Waff received her BA in English from the University of Pennsylvania, a MEd from Antioch University, Yellow Springs Ohio, and a MS in educational administration from Saint Joseph's University, Philadelphia. She is currently a doctoral candidate at the University of Pennsylvania.
Presenter3 Name: Cindy Hicks
Presenter3 Institution: Chabot College
Presenter3 Bio: Cindy Hicks’ higher education teaching career began at San Francisco State University where she was a lecturer in English, wrote a mini-course for reading, and served on the hiring committee for lecturers in English. She began teaching in community colleges at Monterey Peninsula College in Monterey, CA, where she taught a range of English courses and a professional development course to high school language arts instructors. Also at MPC, Ms. Hicks was coordinator of the college’s Learning Center and headed MPC’s staff development work. She was hired by Chabot College in 1985 to teach English and ESL. In addition to her teaching at Chabot, Ms. Hicks has been the Reading Center coordinator, the Writing and Reading Across the Curriculum Center coordinator, the tutor trainer for both the WRAC Center and the Tutorials Center, the Title 3 basic skills English coordinator, and the Curriculum Committee chair. Currently she is project development coordinator for the college’s new learning resource center, The Learning Connection, and for a new Center for Teaching and Learning. Ms. Hicks is a former president of the Northern California Writing Centers Association, has served on two WASC accreditation teams, has presented at numerous conferences on learning support and literacy in higher education and has published in the Basic Writing Newsletter, and been cited in the Journal of Basic Writing for her work in writing and reading across the curriculum program development.

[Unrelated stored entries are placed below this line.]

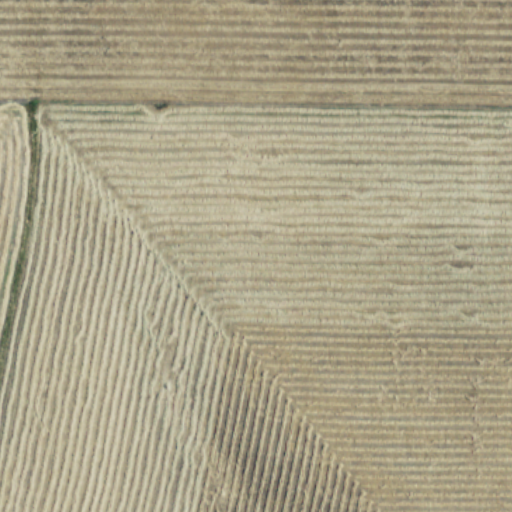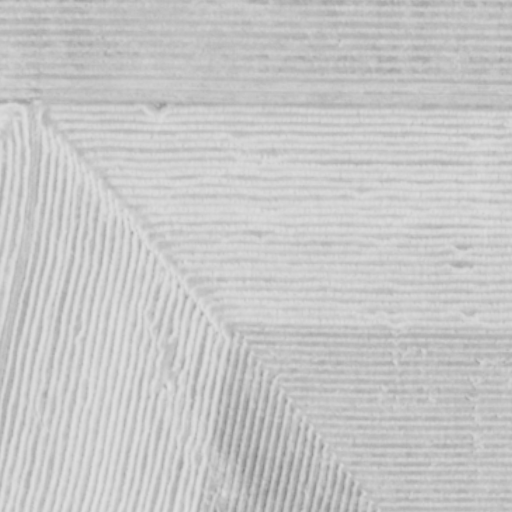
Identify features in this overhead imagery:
crop: (255, 255)
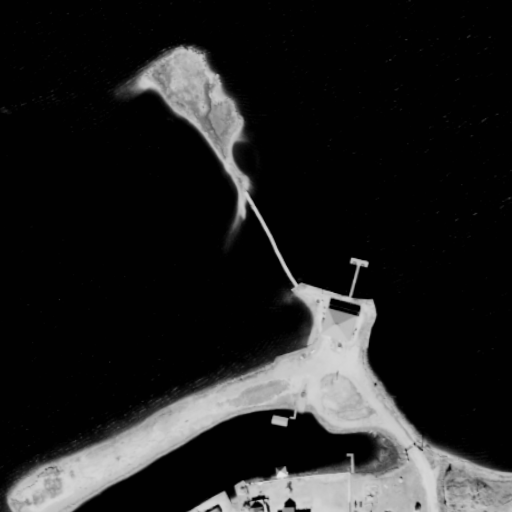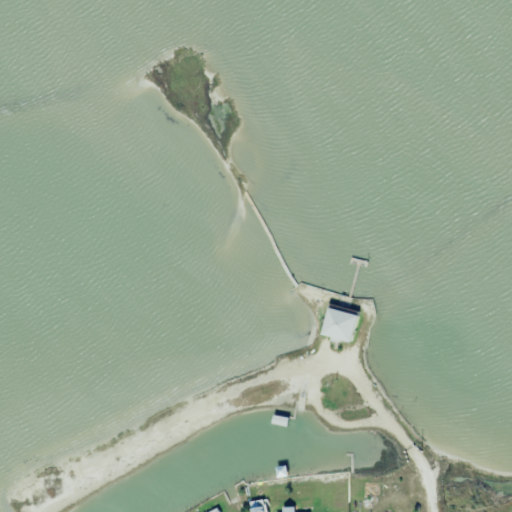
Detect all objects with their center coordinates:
building: (338, 324)
road: (395, 430)
building: (214, 511)
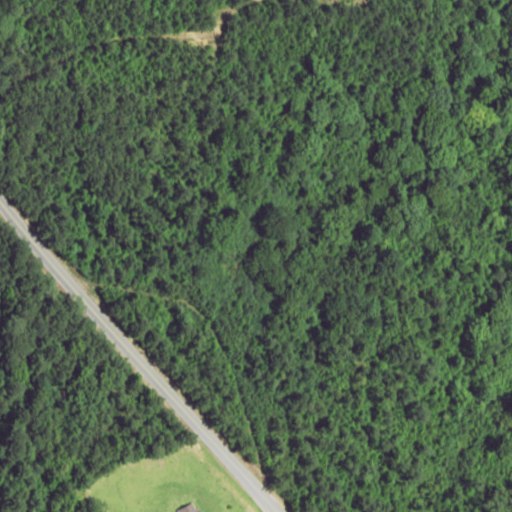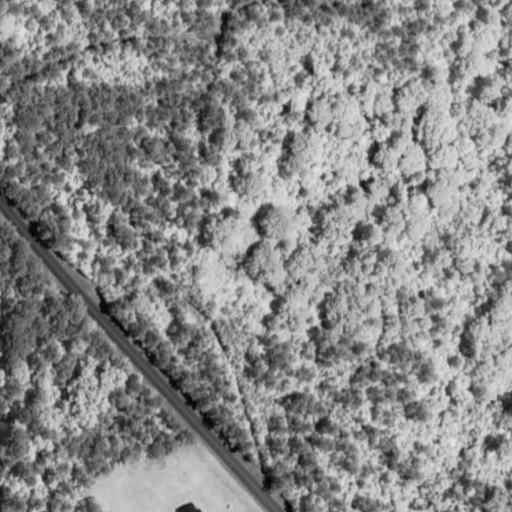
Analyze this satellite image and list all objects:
road: (106, 383)
building: (188, 507)
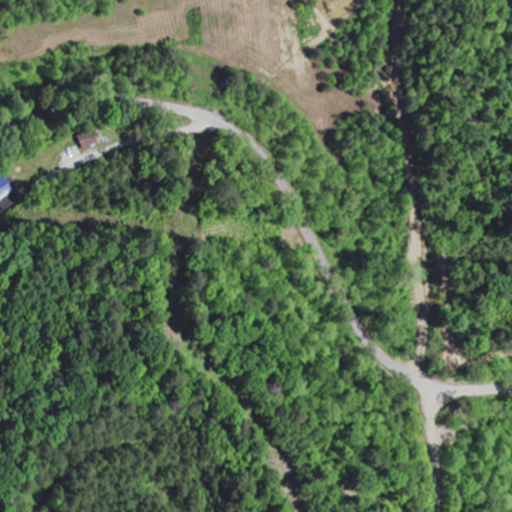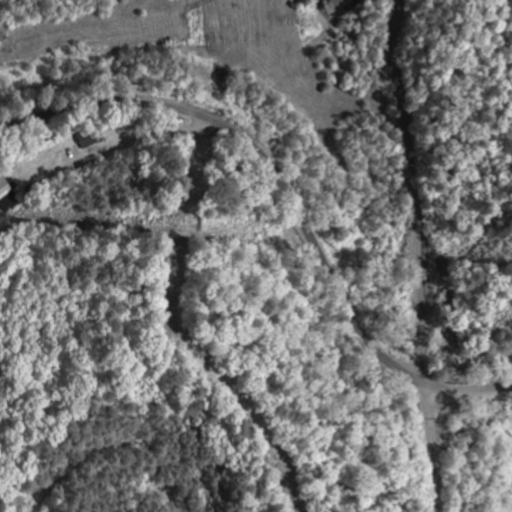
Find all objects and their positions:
building: (87, 140)
road: (289, 194)
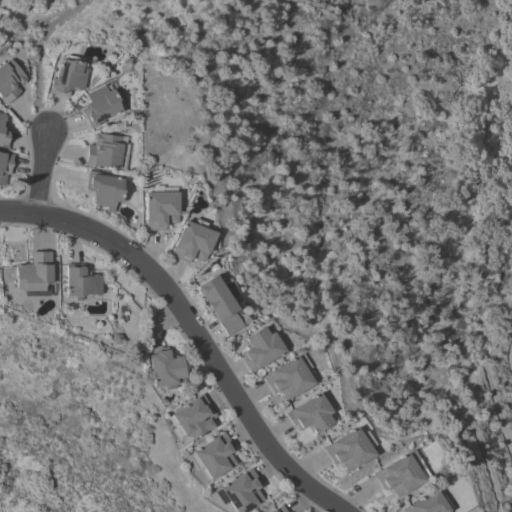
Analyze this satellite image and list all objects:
road: (39, 54)
building: (67, 76)
building: (67, 77)
building: (8, 80)
building: (8, 80)
building: (99, 105)
building: (100, 105)
building: (3, 132)
building: (3, 132)
building: (102, 151)
building: (104, 151)
building: (4, 165)
building: (4, 167)
road: (40, 172)
building: (104, 189)
building: (103, 190)
building: (158, 209)
building: (159, 209)
road: (18, 215)
building: (191, 241)
building: (190, 242)
building: (33, 272)
building: (33, 274)
building: (80, 280)
building: (80, 281)
building: (219, 305)
building: (219, 305)
road: (201, 345)
building: (258, 348)
building: (259, 348)
building: (162, 366)
building: (163, 368)
building: (288, 376)
building: (285, 378)
building: (308, 414)
building: (309, 414)
building: (192, 417)
building: (192, 417)
building: (350, 448)
building: (346, 449)
building: (212, 456)
building: (212, 456)
building: (399, 474)
building: (396, 475)
building: (240, 491)
building: (240, 491)
building: (428, 503)
building: (277, 508)
building: (278, 509)
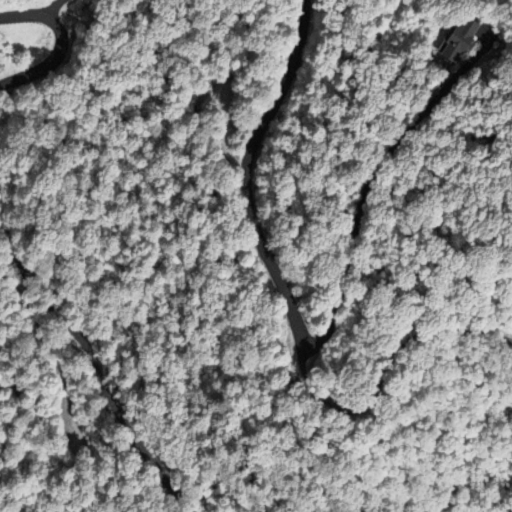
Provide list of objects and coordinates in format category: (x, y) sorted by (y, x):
building: (457, 39)
road: (60, 42)
road: (245, 180)
road: (92, 359)
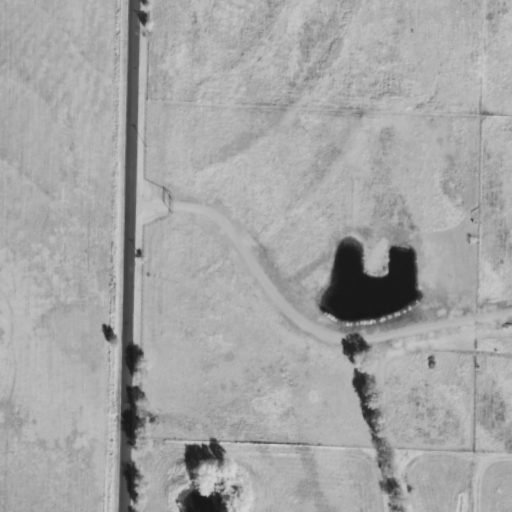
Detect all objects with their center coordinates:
road: (127, 256)
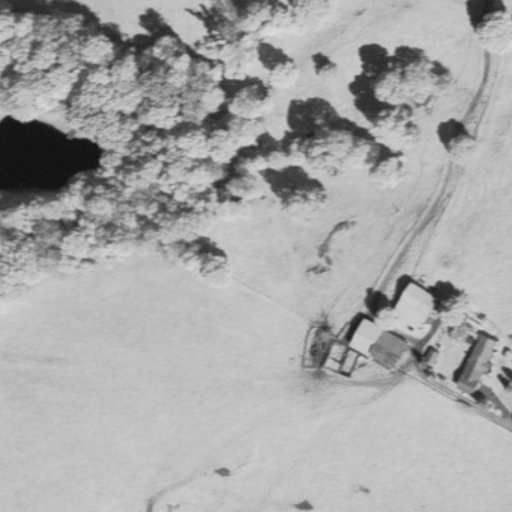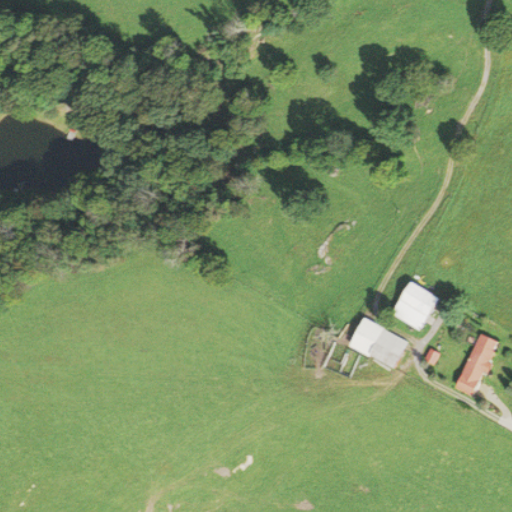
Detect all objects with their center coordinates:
building: (419, 306)
building: (388, 346)
building: (481, 364)
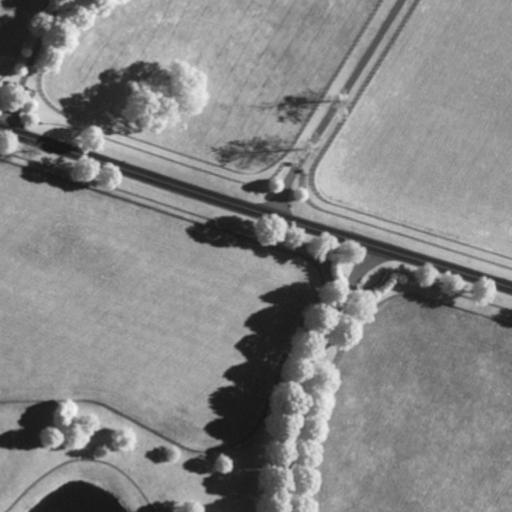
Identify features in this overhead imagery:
road: (30, 60)
road: (333, 106)
road: (255, 211)
road: (305, 371)
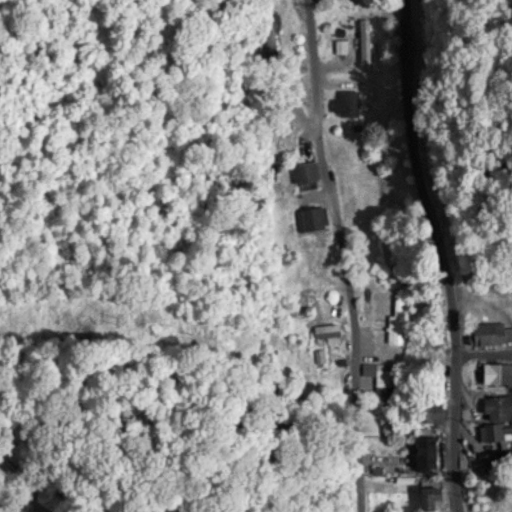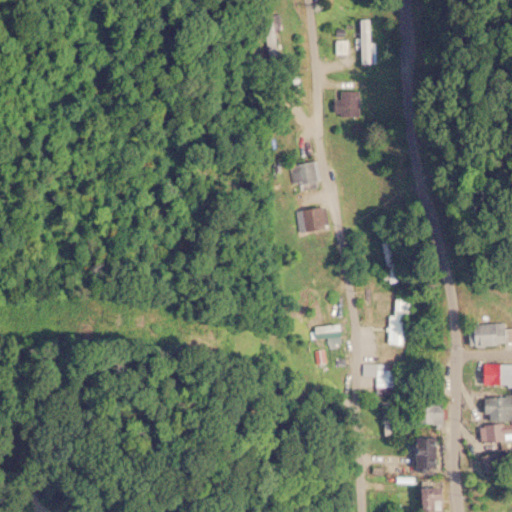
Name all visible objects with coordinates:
building: (269, 32)
building: (363, 40)
building: (339, 46)
building: (289, 82)
building: (344, 104)
building: (300, 172)
building: (309, 217)
road: (342, 255)
road: (436, 255)
building: (388, 260)
building: (397, 322)
building: (487, 334)
road: (483, 355)
building: (494, 374)
building: (383, 375)
building: (493, 407)
building: (425, 412)
building: (384, 418)
building: (493, 433)
building: (421, 452)
building: (424, 498)
building: (426, 498)
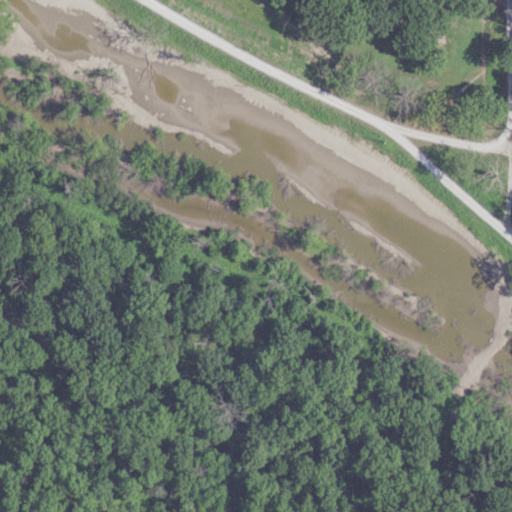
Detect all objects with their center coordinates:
road: (340, 112)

Presenter4 Name: Patricia Schade
Presenter4 Institution: Merced College
Presenter4 Bio: Patricia Schade received her BA in English from the University of New Hampshire in 192 and an MA in English from Boston College in 1988. She teaches both developmental and transfer level English at Merced College and is actively involved in faculty development and inquiry toward improving literacy at Merced College. She also provides training to supplemental instructors(tutors) who assist in the developmental English classroom.
Presenter5 Name: Marie Bruley
Presenter5 Institution: Merced College
Presenter5 Bio: Marie Bruley received her B.S. in mathematics from CSU Stanislaus in 2000 and an MA in mathematics from CSU Sacramento in 2003. She teachers both developmental and transfer level mathematics at Merced College. Marie is involved in faculty inquiry groups that are aimed at promoting student success. She also provides training to supplemental instructors (tutors) who assist in the developmental mathematics classroom.